Fractional Pulse Skipping in Digitally Controlled DC-DC Converters for Improved Light-load Efficiency and Power Spectrum

Pulse skipping modulation (PSM) helps to improve the light-load efficiency in a DC-DC converter with a stable periodic behaviour and predictable ripple parameters. A periodic steady-state operation under PSM consists of a charge pulse followed by a pre-defined count of skipped pulses, where individual pulses are referred to a fixed-frequency clock with a time period T. Thus the overall time period is simply the total count of pulses times the time period T, and the power spectrum is distributed accordingly. Although the light-load efficiency improves by increasing the number of skipped cycles, the count is limited by the specified output voltage ripple. This paper introduces a novel concept of fractional pulse skipping in a digitally controlled PSM DC-DC converter, which improves the power spectrum, without degrading the efficiency and violating the ripple constraint.
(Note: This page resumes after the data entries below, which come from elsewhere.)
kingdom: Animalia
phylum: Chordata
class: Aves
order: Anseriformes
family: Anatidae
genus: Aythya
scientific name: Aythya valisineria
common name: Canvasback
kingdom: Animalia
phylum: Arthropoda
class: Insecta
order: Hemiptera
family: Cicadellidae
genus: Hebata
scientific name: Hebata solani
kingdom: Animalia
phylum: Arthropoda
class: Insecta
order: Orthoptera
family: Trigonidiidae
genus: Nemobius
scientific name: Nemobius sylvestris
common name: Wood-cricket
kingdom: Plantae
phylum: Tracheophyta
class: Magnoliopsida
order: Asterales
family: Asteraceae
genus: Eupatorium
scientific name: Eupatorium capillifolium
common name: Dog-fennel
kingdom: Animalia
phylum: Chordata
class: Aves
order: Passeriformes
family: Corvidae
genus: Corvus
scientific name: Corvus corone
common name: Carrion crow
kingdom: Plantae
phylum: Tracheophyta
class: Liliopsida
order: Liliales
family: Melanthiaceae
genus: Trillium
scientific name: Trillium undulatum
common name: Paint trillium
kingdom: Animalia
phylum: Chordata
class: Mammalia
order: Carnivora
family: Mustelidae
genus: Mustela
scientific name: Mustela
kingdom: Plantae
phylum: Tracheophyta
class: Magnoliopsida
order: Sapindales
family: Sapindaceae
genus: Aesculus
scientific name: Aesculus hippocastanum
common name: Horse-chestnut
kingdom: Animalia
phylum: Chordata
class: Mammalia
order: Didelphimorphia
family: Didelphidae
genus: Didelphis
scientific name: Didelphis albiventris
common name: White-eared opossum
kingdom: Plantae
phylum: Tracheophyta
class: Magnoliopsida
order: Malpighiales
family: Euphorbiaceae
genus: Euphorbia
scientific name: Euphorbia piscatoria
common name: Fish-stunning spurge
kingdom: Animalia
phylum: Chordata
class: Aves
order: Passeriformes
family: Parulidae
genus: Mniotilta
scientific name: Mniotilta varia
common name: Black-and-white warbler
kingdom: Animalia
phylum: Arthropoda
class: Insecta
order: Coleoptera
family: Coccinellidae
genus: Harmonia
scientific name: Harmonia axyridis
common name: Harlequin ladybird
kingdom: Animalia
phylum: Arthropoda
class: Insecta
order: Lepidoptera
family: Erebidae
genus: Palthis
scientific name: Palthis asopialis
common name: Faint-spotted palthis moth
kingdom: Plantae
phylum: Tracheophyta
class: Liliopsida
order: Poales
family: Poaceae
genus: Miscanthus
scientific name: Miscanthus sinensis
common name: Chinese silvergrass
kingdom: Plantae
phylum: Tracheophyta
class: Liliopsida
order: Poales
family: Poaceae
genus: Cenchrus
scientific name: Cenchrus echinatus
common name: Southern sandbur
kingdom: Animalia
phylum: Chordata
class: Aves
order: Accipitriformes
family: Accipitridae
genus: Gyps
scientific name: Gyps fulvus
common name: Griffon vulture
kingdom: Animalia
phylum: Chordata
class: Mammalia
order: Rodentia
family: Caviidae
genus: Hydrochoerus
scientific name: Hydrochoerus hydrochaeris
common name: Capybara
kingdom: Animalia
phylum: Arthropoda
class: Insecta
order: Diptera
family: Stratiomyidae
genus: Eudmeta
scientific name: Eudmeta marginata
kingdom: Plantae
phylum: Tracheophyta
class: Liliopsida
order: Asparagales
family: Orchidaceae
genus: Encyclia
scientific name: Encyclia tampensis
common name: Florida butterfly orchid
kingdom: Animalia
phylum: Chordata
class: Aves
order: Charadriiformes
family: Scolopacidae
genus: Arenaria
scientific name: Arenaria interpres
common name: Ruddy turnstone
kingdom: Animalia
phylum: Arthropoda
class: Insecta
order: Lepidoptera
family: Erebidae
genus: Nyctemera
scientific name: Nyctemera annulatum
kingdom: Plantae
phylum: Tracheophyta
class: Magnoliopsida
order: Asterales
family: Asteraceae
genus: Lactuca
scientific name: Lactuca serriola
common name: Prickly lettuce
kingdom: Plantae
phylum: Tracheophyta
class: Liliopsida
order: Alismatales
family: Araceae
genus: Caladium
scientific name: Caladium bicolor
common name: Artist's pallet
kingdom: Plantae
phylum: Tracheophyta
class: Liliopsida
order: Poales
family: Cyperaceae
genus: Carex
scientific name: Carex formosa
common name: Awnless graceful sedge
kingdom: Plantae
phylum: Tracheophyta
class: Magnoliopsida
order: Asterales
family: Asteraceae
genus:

In the proposed PSM, the number of charge and skipped cycles can be fully customized and the skipped cycle count needs to be periodically varied. The proposed PSM uses an existing digital-pulse-width-modulator (DPWM) architecture and adds extra features with only a little modification. Thus a seamless PSM/PWM transition can be inherently achieved. Stability analysis is carried out using discrete-time models and design guidelines are presented. The proposed scheme is implemented using an FPGA device and tested in a mixed-signal current-mode DPWM buck converter.